Passe pour cet épisode, la flexibilité est une des lois bien connues du genre. Passe moins la suite. Mail de la maison de disques, PIAS, une semaine avant la séance photo :  » Pourrais-tu prévoir un repas chaud pour Tiga. Je ne sais pas par contre te dire avant le jour même à quel moment il voudra manger. S’il peut y avoir quelques sandwiches aussi (dont des végétariens), ce serait super. Au niveau des boissons, on sait Tiga friand Ginger Ale. Quelques Red Bull et de l’eau minérale viendront à point également « . Bref, le jour venu, toute l’équipe s’attend à devoir gérer pendant quelques heures l’ego et les humeurs du DJ. D’autant qu’en ce vendredi de février, il gèle à pierre fendre. L’immeuble de bureaux à l’abandon qu’on a choisi comme décor tient plus du frigo que du studio. Cerise sur le gâteau : la chance n’est pas de notre côté. Vous saurez tout : le canon à chaleur qu’on finit par louer met tant de plombes à arriver qu’il ne reste plus qu’à le décommander. Mea culpa, Tiga. Ça caille sec, donc.

__DONNÉES FOURNIES__:
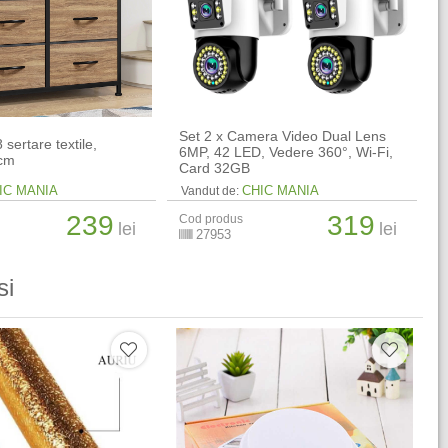
Set 2 x Camera Video Dual Lens
sertare textile,
6MP, 42 LED, Vedere 360°, Wi-Fi,
 cm
Card 32GB
IC MANIA
CHIC MANIA
Vandut de:
239
319
Cod produs
lei
lei
27953
si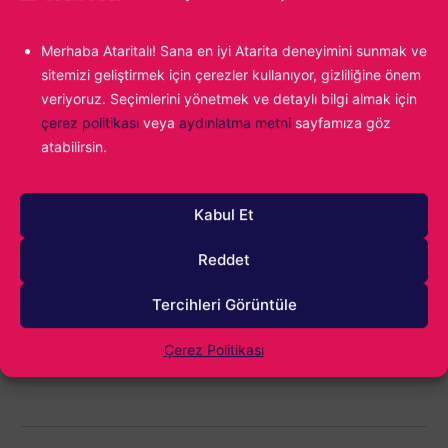
Geçmiş olsun Türkiye…
Merhaba Ataritalı! Sana en iyi Atarita deneyimini sunmak ve
sitemizi geliştirmek için çerezler kullanıyor, gizliliğine önem
veriyoruz. Seçimlerini yönetmek ve detaylı bilgi almak için
Atakan Gümrükçüoğlu
çerez politikası
veya
aydınlatma metni
sayfamıza göz
Babadan gelme video oyun tutkunluğumun
atabilirsin.
önüne geçemiyor, yazdıkça yazıyor ve en
sonunda tekrar oyun oynuyorum. Fighting
Force ile başlayan maceram günümüz
Kabul Et
popülaritesine kadar uzanıyor...
Reddet
Tercihleri Görüntüle
Çerez Politikası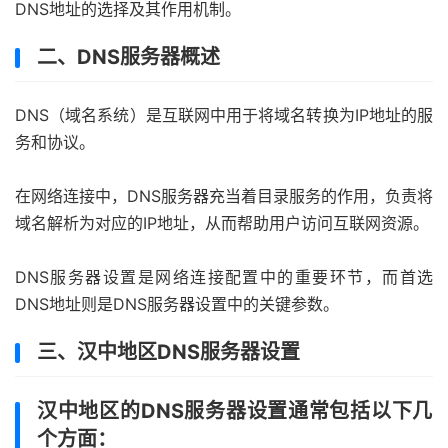
DNS地址的选择及其作用机制。
二、DNS服务器概述
DNS（域名系统）是互联网中用于将域名转换为IP地址的服
务和协议。
在网络连接中，DNS服务器充当着目录服务的作用，负责将
域名解析为对应的IP地址，从而帮助用户访问互联网资源。
DNS服务器设置是网络连接配置中的重要环节，而首选
DNS地址则是DNS服务器设置中的关键参数。
三、汉中地区DNS服务器设置
汉中地区的DNS服务器设置通常包括以下几
个方面：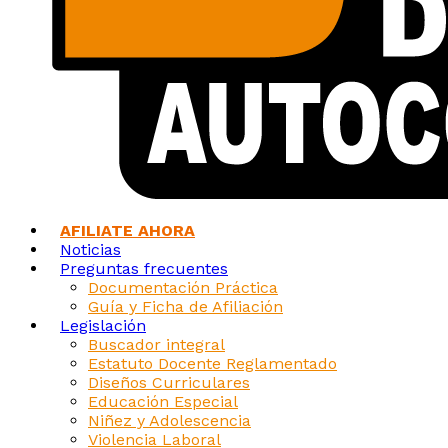
AFILIATE AHORA
Noticias
Preguntas frecuentes
Documentación Práctica
Guía y Ficha de Afiliación
Legislación
Buscador integral
Estatuto Docente Reglamentado
Diseños Curriculares
Educación Especial
Niñez y Adolescencia
Violencia Laboral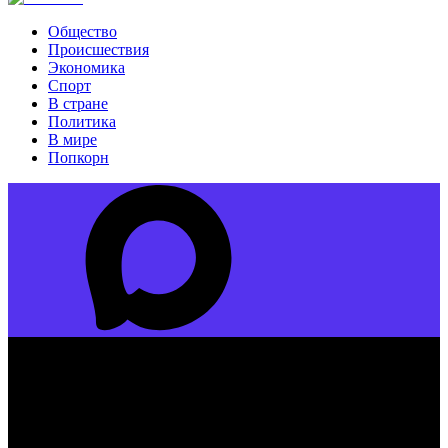
Общество
Происшествия
Экономика
Спорт
В стране
Политика
В мире
Попкорн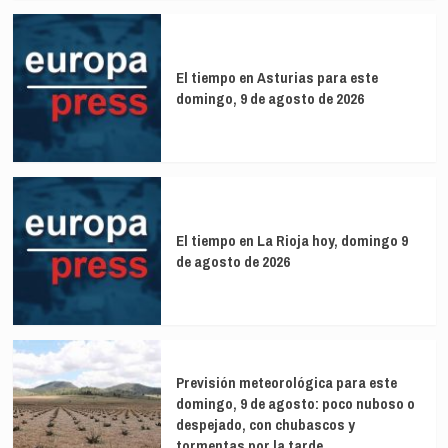
El tiempo en Asturias para este
domingo, 9 de agosto de 2026
El tiempo en La Rioja hoy, domingo 9
de agosto de 2026
Previsión meteorológica para este
domingo, 9 de agosto: poco nuboso o
despejado, con chubascos y
tormentas por la tarde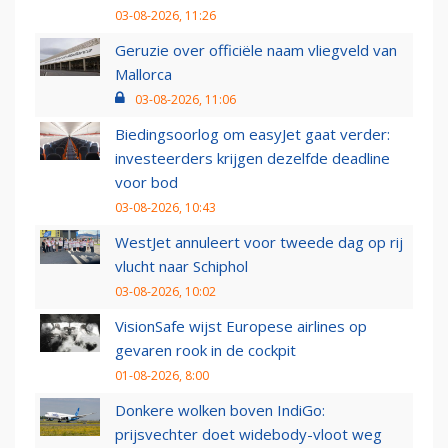
03-08-2026, 11:26
Geruzie over officiële naam vliegveld van
Mallorca
03-08-2026, 11:06
Biedingsoorlog om easyJet gaat verder:
investeerders krijgen dezelfde deadline
voor bod
03-08-2026, 10:43
WestJet annuleert voor tweede dag op rij
vlucht naar Schiphol
03-08-2026, 10:02
VisionSafe wijst Europese airlines op
gevaren rook in de cockpit
01-08-2026, 8:00
Donkere wolken boven IndiGo:
prijsvechter doet widebody-vloot weg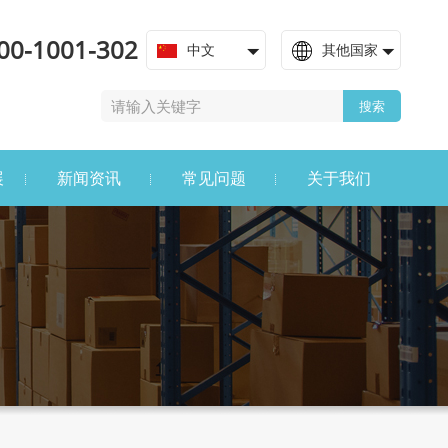
00-1001-302
中文
其他国家
搜索
展
新闻资讯
常见问题
关于我们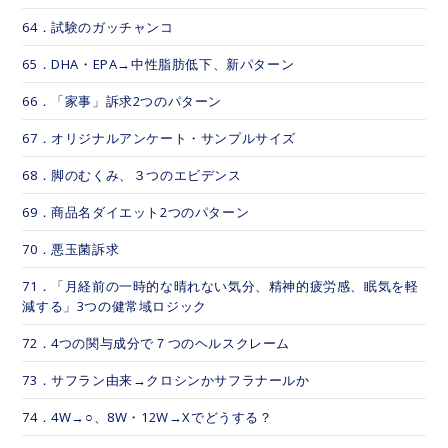
64．試験のガッチャンコ
65．DHA・EPA→中性脂肪低下、新パターン
66．「家事」訴求2つのパターン
67．オリジナルアンケート・サンプルサイズ
68．脚のむくみ、３つのエビデンス
69．商品名ダイエット2つのパターン
70．悪玉菌訴求
71．「月経前の一時的な晴れない気分、精神的疲労感、眠気を軽
減する」3つの健常域ロジック
72．4つの関与成分で７つのヘルスクレーム
73．サフラン由来→クロシンかサフラナールか
74．4W→○、8W・12W→Xでどうする？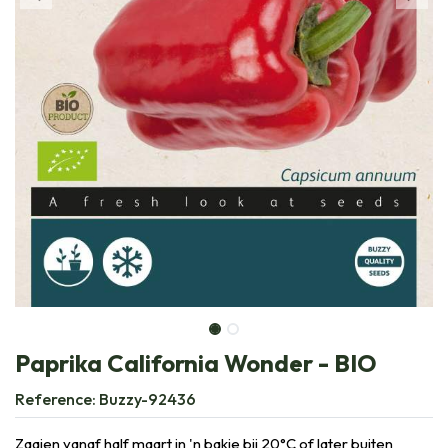
Paprika California Wonder - BIO
Reference:
Buzzy-92436
Zaaien vanaf half maart in 'n bakje bij 20°C of later buiten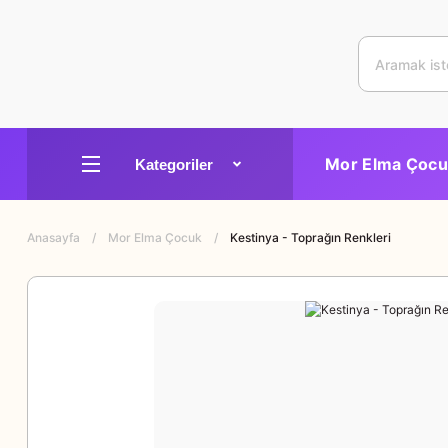
Mor Elma Çocu
Anasayfa
Mor Elma Çocuk
Kestinya - Toprağın Renkleri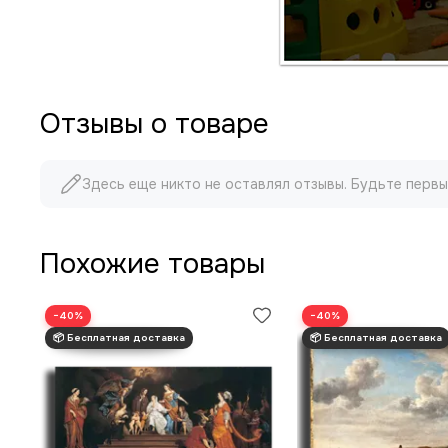
Отзывы о товаре
Здесь еще никто не оставлял отзывы. Будьте первы
Похожие товары
−40%
−40%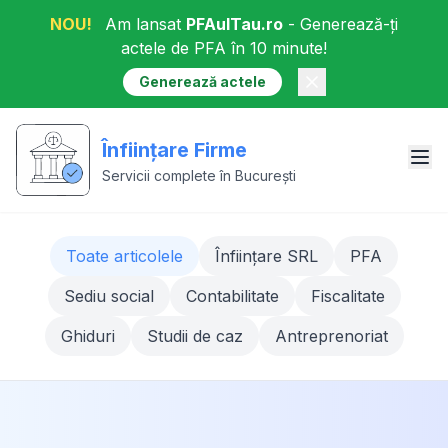
NOU!
Am lansat
PFAulTau.ro
- Generează-ți
actele de PFA în 10 minute!
Generează actele
Înființare Firme
Servicii complete în București
Toate articolele
Înființare SRL
PFA
Sediu social
Contabilitate
Fiscalitate
Ghiduri
Studii de caz
Antreprenoriat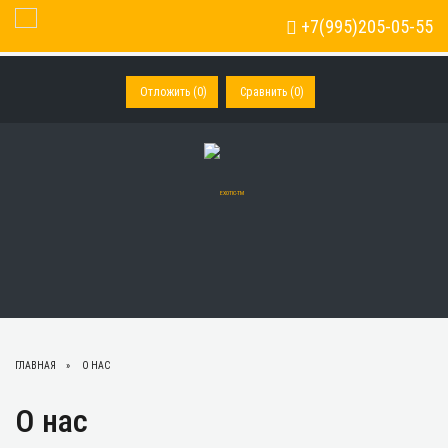
+7(995)205-05-55
Toggle Navigation
Отложить (
0
)
Сравнить (
0
)
ГЛАВНАЯ
О НАС
О нас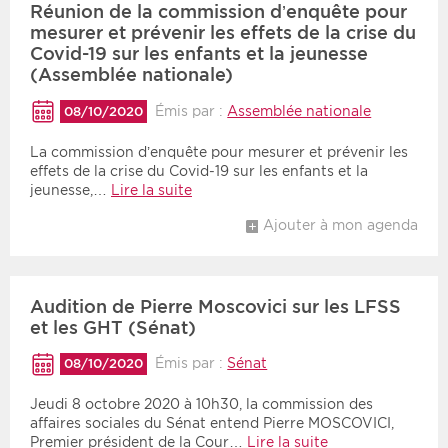
Réunion de la commission d’enquête pour
mesurer et prévenir les effets de la crise du
Covid-19 sur les enfants et la jeunesse
(Assemblée nationale)
Émis par :
Assemblée nationale
08/10/2020
La commission d’enquête pour mesurer et prévenir les
effets de la crise du Covid-19 sur les enfants et la
jeunesse,…
Lire la suite
Ajouter à mon agenda
Audition de Pierre Moscovici sur les LFSS
et les GHT (Sénat)
Émis par :
Sénat
08/10/2020
Jeudi 8 octobre 2020 à 10h30, la commission des
affaires sociales du Sénat entend Pierre MOSCOVICI,
Premier président de la Cour…
Lire la suite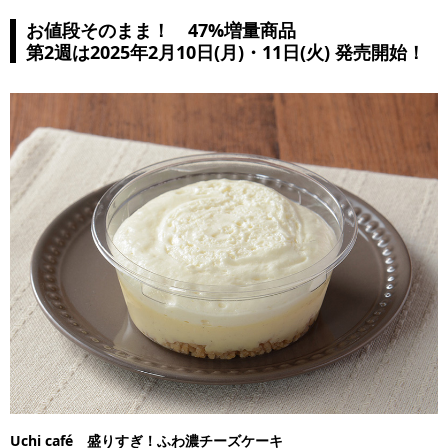
お値段そのまま！ 47%増量商品
第2週は2025年2月10日(月)・11日(火) 発売開始！
Uchi café 盛りすぎ！ふわ濃チーズケーキ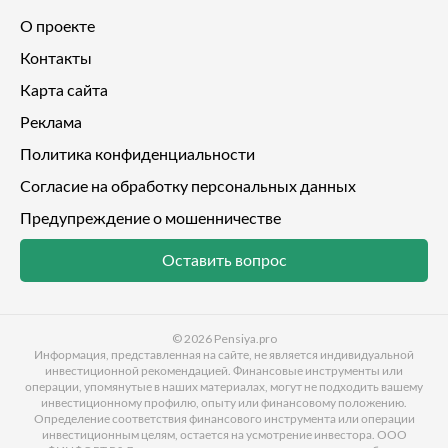
О проекте
Контакты
Карта сайта
Реклама
Политика конфиденциальности
Согласие на обработку персональных данных
Предупреждение о мошенничестве
Оставить вопрос
© 2026
Pensiya.pro
Информация, представленная на сайте, не является индивидуальной
инвестиционной рекомендацией. Финансовые инструменты или
операции, упомянутые в наших материалах, могут не подходить вашему
инвестиционному профилю, опыту или финансовому положению.
Определение соответствия финансового инструмента или операции
инвестиционным целям, остается на усмотрение инвестора. ООО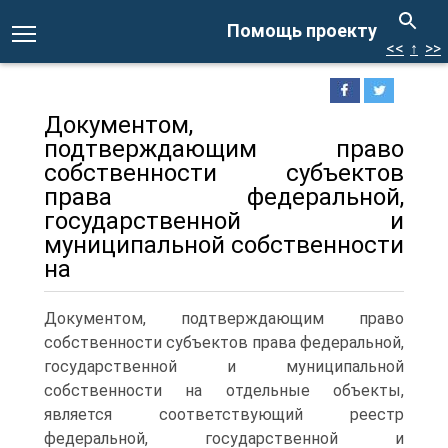
Помощь проекту
<<
↑
>>
Документом,
подтверждающим право
собственности субъектов
права федеральной,
государственной и
муниципальной собственности
на
Документом, подтверждающим право
собственности субъектов права федеральной,
государственной и муниципальной
собственности на отдельные объекты,
является соответствующий реестр
федеральной, государственной и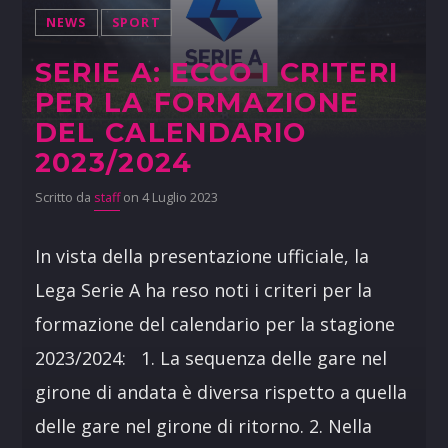
NEWS
SPORT
SERIE A: ECCO I CRITERI
PER LA FORMAZIONE
DEL CALENDARIO
2023/2024
Scritto da
staff
on 4 Luglio 2023
In vista della presentazione ufficiale, la
Lega Serie A ha reso noti i criteri per la
formazione del calendario per la stagione
2023/2024: 1. La sequenza delle gare nel
girone di andata è diversa rispetto a quella
delle gare nel girone di ritorno. 2. Nella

__CONSIGNE__: Poursuivez l'extrait sur la séance photo de Tiga à partir de sa dernière phrase. Les lignes ne servent à rien ici.

__RÉPONSE PROPOSÉE__:
Casser la glace

On est finalement agréablement surpris : malgré la température limite insupportable, et les soupirs froids des membres de la maison de disques présents sur le shooting, c’est Tiga lui-même qui se charge de briser la glace. En fait, il suffisait de lire les paroles de Hott in Here du rappeur Nelly, un des remix les plus fameux du Canadien, pour comprendre que ce complice des frères Dewaele ( Soulwax) n’est pas le glaçon maniéré qu’on nous a présenté :  » It’s getting hot in here, so take off all your clothes « , assène le refrain (NDLR : Il commence à faire chaud, ici. Déshabillez-vous). Pince-sans-rire ( » n’oubliez pas d’écrire que je suis supérieurement intelligent « ), gentiment ironique, il se prête à fond au jeu, pendant six heures. S’enthousiasme des fringues que notre styliste, a sélectionnées, minaude à peine quand le photographe le fait asseoir dans un canapé souillé, mange toute la viande de sa pizza ( » Oui, j’aime la viande, pourquoi ? « ), feinte entre deux prises, répond spontanément à nos questions alors qu’on nous avait prévenu :  » Tiga ne donnera pas d’interviews.  »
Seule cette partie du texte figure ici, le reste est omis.